### Short task A
In the extract on designers going fur-free, which furs will Burberry no longer use?

### Extract provided
========================

Prabal Gurung walks the runway in a Vote T-shirt show during New York Fashion Week Spring 2018. (Photo courtesy of Glamour.com)

Going Fur Free

While Stella McCartney has been creating fur-free and leather-free clothes for years, many designers have now jumped on the bandwagon.

As of September 2018, Burberry announced that it would also be going fur-free, a big move ever since Riccardo Tisci became the creative director for the label. The brand will no longer be using rabbit, fox, mink, and Asiatic raccoon fur, though they will still feature angora, shearling, and leather.

Burberry goes fur free as of Sept. 2018. (Photo courtesy of teenvogue.com)

Shockingly, in March 2018, Donatella Versace announced that she would no longer be using fur in her collections. “Fur? I am out of that. I don’t want to kill animals to make fashion. It doesn’t feel right,” she told 1843 magazine.

Versace goes fur free. (Photo courtesy of teenvogue.com)

========================

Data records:
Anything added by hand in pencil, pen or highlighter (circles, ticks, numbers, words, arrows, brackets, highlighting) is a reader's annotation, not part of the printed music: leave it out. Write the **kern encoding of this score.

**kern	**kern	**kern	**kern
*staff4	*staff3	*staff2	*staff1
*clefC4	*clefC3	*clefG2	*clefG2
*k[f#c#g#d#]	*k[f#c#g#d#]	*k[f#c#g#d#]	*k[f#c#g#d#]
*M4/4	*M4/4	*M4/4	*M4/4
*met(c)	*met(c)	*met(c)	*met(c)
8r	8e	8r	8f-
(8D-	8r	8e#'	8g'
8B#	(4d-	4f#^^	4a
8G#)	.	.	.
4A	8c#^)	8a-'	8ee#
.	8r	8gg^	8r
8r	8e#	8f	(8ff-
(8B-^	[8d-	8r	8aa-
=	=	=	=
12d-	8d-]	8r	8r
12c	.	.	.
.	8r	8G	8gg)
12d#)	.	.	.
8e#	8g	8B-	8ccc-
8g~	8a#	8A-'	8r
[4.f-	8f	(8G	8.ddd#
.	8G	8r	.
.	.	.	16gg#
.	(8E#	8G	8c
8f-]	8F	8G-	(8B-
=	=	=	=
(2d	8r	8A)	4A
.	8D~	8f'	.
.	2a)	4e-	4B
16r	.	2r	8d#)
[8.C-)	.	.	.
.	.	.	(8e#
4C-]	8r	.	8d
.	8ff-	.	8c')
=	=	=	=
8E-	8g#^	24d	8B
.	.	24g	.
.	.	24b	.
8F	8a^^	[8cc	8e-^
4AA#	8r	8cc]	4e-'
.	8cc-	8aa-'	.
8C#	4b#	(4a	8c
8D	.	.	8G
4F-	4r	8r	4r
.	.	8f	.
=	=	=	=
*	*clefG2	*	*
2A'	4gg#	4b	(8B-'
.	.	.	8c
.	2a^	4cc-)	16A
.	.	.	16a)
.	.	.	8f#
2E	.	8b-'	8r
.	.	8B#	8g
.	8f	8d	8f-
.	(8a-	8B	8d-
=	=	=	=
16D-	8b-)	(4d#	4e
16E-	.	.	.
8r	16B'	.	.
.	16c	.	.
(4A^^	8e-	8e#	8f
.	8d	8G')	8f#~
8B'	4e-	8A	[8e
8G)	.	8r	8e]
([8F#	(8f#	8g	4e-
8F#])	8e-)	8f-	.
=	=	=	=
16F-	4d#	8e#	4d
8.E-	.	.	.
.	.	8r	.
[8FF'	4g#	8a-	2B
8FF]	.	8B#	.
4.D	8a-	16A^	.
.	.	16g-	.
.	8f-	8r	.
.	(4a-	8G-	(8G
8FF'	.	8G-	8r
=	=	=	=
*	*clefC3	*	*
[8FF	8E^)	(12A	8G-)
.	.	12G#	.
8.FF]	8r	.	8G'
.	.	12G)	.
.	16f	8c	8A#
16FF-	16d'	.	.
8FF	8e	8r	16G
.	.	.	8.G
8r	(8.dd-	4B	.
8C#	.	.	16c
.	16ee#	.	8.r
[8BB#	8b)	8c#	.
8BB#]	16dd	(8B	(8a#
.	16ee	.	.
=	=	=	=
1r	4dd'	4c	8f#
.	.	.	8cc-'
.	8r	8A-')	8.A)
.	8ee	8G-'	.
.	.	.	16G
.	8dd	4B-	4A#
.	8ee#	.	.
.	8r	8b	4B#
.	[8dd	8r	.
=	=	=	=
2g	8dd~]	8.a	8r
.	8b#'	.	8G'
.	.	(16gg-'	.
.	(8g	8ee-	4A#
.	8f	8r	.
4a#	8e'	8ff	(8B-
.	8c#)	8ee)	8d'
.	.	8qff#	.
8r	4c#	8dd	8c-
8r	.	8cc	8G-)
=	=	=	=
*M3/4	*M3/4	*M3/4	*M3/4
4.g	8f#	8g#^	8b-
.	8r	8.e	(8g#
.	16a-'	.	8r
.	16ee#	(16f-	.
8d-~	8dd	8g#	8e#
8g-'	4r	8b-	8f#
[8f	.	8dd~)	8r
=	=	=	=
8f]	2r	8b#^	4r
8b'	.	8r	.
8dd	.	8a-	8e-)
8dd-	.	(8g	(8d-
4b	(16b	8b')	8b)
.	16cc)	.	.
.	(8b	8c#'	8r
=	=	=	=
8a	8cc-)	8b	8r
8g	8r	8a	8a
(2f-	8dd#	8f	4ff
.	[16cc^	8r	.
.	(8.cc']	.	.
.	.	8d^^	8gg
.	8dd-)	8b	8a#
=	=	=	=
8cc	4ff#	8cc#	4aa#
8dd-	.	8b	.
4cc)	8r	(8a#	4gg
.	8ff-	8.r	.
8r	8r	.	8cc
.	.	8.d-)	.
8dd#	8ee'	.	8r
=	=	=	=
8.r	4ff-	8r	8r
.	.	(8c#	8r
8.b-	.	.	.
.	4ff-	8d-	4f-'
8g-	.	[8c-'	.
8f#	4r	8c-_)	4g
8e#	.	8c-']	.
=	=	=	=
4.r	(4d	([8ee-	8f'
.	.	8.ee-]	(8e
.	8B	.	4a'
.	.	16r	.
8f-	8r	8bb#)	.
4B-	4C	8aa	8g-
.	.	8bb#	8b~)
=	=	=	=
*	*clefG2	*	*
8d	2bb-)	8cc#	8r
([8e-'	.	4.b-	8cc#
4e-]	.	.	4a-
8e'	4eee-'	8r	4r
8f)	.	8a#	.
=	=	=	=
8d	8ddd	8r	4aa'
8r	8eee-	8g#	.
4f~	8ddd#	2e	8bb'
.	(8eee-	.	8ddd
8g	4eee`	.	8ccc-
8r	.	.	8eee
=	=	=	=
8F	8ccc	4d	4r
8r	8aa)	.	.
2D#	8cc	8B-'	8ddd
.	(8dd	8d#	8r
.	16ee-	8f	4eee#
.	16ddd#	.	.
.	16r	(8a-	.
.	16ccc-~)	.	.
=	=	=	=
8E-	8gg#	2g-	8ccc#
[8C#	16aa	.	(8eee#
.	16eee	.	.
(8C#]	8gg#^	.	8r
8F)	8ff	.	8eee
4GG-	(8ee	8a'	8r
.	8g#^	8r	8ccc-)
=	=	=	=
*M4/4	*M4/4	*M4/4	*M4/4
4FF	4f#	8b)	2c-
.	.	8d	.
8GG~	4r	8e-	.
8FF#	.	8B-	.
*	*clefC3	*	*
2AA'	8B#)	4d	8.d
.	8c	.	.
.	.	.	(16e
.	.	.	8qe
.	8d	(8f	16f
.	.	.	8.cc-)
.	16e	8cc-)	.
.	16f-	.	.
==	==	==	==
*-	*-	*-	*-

========================

### Short task B
Please say how many lines of the listing contain the string "kern", giving only the number.

### Finished answer A
Rabbit, fox, mink, and Asiatic raccoon fur.

### Finished answer B
2